- St. John's Catholic Church
- 37°22′9″N 127°8′53″E﻿ / ﻿37.36917°N 127.14806°E
- Location: Seongnam
- Country: South Korea
- Denomination: Catholic Church
- Sui iuris church: Latin Church
- Website: www.stjohn.kr

History
- Status: Parish church
- Founded: 7 January 1993

Administration
- Diocese: Suwon

= St. John's Church, Seongnam =

St. John's Catholic Church (성요한성당), also known as Bundang Church (분당성당), is parish of the Roman Catholic Church located in the Bundang district of Seongnam, Gyeonggi Province, South Korea. The parish was established January 7, 1993 within the Diocese of Suwon. The church was dedicated to St. John the Apostle on October 3, 2003.

==Art and architecture==
The church was constructed as a mixture of both modern and Gothic-styles. It has a unique spiral stairway (instead of stairs) that features an accompanying spiraling mural which begins with the biblical story of creation in Genesis at the base of the walkway, including the life events of Jesus, His Passion and ending with illustrations from the Acts of the Apostles.

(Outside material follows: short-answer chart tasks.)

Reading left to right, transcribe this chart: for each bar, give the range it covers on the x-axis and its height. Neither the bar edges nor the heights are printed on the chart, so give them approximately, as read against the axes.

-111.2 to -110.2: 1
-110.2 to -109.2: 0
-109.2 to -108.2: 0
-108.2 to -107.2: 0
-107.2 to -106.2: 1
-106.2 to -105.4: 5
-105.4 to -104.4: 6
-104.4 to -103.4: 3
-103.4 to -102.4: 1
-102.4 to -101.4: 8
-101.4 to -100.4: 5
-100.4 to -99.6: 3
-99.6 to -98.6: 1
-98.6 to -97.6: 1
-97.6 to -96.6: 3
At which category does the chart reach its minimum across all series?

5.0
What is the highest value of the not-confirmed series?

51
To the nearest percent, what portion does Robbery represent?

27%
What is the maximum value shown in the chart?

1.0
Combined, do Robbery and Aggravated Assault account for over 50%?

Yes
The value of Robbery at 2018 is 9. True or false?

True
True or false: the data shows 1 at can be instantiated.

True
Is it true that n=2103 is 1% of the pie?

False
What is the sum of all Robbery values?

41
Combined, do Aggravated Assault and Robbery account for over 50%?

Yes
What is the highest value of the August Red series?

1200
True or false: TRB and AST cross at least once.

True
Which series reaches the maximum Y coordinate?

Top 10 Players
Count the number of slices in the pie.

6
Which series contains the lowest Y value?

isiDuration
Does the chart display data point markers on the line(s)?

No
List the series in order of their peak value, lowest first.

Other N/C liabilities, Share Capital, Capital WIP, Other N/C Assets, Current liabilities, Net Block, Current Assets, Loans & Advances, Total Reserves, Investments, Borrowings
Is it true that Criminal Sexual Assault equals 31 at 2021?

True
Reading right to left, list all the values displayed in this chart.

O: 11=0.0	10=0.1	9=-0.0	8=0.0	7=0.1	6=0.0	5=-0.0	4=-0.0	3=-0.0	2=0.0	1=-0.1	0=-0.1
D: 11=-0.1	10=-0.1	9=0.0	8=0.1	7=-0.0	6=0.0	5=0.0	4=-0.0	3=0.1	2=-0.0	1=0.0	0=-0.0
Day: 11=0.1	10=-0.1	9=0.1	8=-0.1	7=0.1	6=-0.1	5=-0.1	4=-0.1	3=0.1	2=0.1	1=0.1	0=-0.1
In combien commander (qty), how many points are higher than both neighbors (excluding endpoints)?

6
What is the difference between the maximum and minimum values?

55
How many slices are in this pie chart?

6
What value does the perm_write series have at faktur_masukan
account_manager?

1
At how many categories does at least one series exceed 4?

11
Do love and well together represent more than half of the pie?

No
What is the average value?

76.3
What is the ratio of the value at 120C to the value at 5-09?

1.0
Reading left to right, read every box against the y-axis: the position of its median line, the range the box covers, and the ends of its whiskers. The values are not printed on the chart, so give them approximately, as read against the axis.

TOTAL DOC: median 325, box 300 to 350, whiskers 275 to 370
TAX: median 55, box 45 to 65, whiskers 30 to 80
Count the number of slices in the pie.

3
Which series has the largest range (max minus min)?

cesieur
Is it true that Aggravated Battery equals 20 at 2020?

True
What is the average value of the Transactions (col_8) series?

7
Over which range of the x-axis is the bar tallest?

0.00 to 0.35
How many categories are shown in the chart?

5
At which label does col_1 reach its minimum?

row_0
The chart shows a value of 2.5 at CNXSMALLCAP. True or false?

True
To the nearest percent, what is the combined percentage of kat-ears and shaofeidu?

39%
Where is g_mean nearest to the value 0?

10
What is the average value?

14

At the foot of the mural walk is placed a replica of Michelangelo's Pietà, made of the same size and material, built by Franco & Cervietti.

The church's organ was custom-made by the Karl Schuke works in Berlin, with 65 stops and 5,124 pipes.

St. John's was one of the churches which hosted the Sistine Choir on its first visit to South Korea in 2017.